Auch Hoteliers können nicht mehr
Weska Balaktschieva, Direktorin des Hotels Zeus, ist deshalb auch den Tränen nahe. «Ich bin erschöpft», sagt sie. «Ich bereue es, mein Hotel für die Ukrainerinnen geöffnet zu haben, sie sind schwierige Kunden.»
Die Flüchtlinge arbeiteten nicht, putzten nicht, hätten die Waschmaschine kaputt gemacht, wollten nicht ausziehen. «Ich vermisse die Russen», sagt die Hoteldirektorin, «sie waren gute Touristen, immer in den Restaurants.»
Ich vermisse die Russen, sie waren gute Touristen.
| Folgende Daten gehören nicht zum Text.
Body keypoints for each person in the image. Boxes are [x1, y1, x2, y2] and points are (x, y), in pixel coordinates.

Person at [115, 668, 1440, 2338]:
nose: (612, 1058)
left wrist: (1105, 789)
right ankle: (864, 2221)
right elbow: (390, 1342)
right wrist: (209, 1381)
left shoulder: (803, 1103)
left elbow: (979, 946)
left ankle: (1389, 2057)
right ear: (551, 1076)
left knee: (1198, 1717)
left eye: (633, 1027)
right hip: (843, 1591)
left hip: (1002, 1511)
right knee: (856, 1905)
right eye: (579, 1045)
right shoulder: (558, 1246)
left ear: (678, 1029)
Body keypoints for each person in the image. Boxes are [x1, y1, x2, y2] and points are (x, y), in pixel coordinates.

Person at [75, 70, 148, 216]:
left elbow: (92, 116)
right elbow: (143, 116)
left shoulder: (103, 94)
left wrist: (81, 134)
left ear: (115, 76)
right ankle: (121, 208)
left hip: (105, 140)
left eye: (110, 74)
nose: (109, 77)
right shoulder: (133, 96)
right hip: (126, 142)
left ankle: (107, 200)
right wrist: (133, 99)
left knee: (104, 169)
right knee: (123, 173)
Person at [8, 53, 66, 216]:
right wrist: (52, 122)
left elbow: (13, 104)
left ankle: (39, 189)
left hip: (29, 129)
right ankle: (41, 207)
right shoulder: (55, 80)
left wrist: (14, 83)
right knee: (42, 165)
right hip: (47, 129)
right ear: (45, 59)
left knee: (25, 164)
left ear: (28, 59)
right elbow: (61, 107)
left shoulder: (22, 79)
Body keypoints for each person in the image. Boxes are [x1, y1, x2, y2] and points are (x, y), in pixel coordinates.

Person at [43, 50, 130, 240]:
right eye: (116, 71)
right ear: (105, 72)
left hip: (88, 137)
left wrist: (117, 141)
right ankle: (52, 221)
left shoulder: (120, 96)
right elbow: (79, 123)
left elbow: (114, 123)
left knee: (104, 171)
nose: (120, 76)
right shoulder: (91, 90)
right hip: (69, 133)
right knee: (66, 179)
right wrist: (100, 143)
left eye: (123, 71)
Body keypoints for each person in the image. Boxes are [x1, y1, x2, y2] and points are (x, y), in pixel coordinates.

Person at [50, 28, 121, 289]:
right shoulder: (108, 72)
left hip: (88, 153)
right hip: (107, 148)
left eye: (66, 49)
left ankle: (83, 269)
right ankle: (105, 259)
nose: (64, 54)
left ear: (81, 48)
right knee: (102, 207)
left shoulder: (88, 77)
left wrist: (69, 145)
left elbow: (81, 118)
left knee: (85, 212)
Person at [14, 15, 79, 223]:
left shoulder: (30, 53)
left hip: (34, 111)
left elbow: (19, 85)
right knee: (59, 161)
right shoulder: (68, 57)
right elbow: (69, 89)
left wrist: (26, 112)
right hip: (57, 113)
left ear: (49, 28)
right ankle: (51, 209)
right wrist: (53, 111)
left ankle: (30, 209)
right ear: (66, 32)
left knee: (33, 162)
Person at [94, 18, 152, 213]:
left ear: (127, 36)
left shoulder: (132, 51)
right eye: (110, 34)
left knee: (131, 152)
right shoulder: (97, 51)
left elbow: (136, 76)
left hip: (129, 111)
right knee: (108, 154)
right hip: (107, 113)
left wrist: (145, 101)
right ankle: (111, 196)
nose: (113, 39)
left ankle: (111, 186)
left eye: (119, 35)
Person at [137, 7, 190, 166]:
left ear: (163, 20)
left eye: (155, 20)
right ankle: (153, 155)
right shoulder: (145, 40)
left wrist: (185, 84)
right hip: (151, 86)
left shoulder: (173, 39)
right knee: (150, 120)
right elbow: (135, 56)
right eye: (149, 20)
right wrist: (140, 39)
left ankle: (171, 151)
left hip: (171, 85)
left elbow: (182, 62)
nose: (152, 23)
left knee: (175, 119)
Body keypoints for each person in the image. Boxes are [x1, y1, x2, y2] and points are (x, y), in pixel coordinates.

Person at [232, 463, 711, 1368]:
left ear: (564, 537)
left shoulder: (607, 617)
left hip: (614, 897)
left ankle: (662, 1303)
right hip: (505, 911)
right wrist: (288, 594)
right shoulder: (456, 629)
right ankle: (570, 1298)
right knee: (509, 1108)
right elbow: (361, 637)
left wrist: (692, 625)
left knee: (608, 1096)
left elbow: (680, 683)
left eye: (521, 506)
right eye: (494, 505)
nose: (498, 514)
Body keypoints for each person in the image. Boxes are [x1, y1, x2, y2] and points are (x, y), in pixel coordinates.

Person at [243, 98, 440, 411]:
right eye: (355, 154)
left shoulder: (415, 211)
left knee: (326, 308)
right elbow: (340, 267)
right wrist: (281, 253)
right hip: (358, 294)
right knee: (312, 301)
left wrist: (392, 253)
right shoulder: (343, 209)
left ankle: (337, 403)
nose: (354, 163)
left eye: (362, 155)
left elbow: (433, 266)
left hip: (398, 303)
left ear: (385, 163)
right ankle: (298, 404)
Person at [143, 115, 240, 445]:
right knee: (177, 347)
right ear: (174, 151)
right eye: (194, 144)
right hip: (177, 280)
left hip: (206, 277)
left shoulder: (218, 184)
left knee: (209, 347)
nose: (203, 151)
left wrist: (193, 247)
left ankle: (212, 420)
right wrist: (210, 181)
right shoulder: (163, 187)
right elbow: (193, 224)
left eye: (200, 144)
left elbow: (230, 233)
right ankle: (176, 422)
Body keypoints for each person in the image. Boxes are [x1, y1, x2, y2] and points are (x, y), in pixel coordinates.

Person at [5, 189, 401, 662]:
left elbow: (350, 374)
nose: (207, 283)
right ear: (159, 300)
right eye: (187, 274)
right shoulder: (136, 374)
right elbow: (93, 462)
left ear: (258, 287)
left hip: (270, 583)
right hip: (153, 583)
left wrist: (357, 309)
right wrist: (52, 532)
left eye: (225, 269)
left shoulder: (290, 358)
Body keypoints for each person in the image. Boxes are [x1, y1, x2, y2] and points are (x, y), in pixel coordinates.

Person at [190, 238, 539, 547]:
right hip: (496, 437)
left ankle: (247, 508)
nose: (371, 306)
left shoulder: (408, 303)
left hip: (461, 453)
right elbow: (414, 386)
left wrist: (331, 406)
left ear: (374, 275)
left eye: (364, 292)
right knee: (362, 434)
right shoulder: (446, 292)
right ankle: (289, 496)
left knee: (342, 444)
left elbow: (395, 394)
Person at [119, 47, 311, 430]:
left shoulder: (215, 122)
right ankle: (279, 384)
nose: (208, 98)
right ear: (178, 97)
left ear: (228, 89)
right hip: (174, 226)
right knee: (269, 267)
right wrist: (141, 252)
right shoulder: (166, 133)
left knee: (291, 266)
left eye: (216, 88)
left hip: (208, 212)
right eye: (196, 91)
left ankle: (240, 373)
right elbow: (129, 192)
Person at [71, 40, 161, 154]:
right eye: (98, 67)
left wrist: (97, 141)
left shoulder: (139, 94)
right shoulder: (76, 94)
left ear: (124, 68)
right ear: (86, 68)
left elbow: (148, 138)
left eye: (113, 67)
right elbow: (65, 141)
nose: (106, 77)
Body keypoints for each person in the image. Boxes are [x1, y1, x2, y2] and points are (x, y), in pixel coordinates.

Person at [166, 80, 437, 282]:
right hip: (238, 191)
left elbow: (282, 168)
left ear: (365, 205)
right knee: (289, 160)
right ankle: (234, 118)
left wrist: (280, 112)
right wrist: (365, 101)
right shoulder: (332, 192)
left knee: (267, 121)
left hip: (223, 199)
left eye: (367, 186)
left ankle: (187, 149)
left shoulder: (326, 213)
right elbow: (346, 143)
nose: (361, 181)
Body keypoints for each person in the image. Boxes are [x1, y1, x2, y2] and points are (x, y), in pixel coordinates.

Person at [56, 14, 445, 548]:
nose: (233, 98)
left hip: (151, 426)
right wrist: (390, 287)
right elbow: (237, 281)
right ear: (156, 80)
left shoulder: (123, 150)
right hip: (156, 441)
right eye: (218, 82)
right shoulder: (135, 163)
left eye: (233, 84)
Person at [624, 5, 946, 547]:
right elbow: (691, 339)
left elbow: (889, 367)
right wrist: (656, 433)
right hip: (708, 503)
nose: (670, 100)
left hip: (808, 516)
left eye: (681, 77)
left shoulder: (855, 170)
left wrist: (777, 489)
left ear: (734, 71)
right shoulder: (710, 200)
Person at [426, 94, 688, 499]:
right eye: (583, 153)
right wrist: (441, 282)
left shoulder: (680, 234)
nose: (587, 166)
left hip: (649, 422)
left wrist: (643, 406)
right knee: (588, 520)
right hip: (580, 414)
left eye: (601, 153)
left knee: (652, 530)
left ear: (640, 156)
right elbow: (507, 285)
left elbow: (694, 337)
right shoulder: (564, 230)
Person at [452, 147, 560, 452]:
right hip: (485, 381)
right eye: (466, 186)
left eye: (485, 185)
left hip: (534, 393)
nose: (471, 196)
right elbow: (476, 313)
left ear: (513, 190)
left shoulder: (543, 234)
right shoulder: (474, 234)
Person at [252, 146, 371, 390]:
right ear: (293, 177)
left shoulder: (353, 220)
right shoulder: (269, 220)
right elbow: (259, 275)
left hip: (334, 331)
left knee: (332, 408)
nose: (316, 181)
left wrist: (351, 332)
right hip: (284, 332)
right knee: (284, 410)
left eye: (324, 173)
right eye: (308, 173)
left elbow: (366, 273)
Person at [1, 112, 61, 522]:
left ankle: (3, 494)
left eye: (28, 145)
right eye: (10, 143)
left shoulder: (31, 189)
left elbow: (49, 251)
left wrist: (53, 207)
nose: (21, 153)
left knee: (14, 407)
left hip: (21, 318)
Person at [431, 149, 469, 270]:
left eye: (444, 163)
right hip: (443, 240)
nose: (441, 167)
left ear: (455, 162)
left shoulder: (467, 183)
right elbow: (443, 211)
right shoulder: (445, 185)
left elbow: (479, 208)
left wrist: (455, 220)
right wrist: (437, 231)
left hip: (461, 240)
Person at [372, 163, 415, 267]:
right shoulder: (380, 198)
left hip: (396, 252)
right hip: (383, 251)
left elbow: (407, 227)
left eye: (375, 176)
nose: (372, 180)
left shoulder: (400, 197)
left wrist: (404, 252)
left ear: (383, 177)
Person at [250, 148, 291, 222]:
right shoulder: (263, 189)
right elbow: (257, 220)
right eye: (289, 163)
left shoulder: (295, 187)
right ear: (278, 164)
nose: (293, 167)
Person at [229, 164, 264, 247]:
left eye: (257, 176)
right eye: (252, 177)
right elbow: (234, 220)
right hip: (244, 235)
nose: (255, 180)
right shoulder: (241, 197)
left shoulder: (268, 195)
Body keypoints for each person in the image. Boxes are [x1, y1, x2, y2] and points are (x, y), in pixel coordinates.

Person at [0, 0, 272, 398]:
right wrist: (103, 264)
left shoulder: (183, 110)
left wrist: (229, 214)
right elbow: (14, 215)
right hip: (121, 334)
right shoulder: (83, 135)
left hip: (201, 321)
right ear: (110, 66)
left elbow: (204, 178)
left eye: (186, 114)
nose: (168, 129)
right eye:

Es gibt an der Küste aber auch Leute, die ohne Russen Chancen wittern. Zum Beispiel der Bürgermeister von Pomorie: «Ich hoffe, wir können kompensieren. Es ist nämlich so, dass Touristen aus einigen anderen Ländern – Polen, Frankreich, Rumänien – wegen der vielen Russen bisher nicht hierhergekommen sind. Das könnte sich nun ändern.»
Die Frage ist, ob es sich tatsächlich ändert – ob Bulgariens Schwarzmeerküste wirklich lernt, ohne Russen zu leben.